____ GIVEN ENTRIES
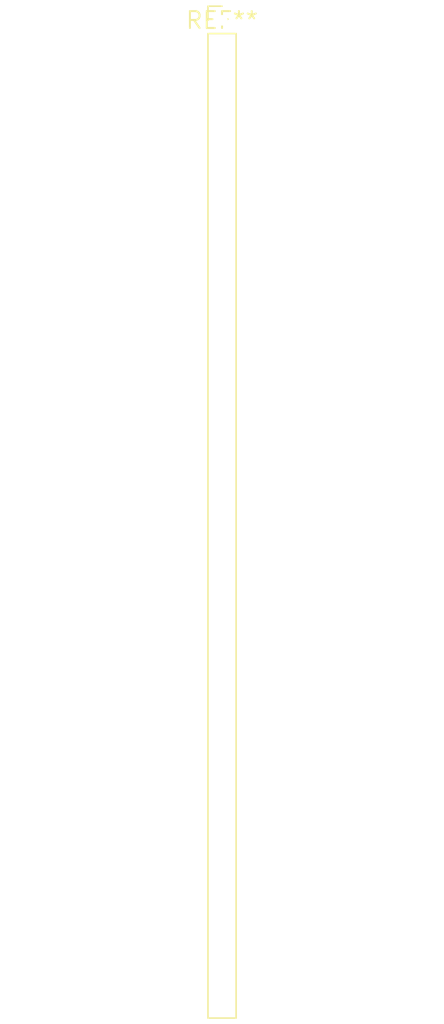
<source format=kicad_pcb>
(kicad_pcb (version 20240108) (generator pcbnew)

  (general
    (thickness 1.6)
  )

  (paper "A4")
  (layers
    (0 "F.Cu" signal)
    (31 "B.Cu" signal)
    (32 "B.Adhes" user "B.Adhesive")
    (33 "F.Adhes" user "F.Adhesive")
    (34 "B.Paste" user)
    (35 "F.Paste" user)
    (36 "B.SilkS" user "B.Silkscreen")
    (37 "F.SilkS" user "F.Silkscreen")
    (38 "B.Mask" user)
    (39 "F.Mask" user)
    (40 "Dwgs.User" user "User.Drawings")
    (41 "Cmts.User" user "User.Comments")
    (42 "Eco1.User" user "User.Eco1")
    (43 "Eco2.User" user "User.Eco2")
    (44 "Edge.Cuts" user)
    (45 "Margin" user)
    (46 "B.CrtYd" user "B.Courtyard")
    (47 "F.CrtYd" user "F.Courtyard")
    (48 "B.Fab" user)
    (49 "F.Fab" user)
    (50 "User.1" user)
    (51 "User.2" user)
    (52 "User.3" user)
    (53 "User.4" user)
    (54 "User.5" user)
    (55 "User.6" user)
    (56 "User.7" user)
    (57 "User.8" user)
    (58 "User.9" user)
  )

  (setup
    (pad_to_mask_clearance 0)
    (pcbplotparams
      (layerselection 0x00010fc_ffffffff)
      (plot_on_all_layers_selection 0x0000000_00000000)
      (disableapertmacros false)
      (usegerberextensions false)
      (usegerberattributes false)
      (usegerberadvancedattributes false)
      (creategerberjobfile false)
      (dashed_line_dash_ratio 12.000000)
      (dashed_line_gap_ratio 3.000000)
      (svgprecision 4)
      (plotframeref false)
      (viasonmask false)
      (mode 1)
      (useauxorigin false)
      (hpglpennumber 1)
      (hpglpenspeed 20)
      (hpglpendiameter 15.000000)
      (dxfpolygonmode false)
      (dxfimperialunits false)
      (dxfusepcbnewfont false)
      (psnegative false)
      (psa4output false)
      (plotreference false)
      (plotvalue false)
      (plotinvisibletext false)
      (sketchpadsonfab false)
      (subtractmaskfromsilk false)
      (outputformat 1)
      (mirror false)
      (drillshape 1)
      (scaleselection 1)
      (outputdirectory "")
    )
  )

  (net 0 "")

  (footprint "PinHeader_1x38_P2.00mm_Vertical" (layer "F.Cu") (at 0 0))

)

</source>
________
____ GIVEN ENTRIES
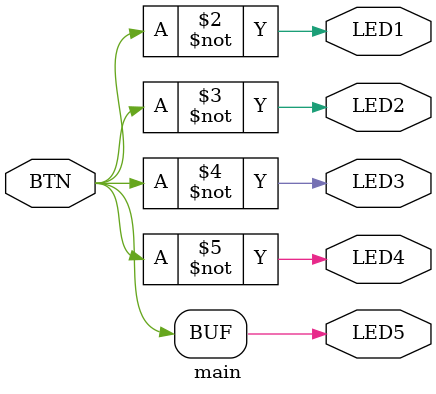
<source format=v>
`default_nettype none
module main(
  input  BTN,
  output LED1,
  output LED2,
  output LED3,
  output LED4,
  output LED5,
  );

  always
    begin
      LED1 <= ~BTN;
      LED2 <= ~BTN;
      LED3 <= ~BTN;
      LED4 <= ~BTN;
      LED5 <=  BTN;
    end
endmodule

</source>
________
**WORK ORDER**
Every line above with the string "Adhes" in it needs to be copied.

**EXERCISE ANSWER**
    (32 "B.Adhes" user "B.Adhesive")
    (33 "F.Adhes" user "F.Adhesive")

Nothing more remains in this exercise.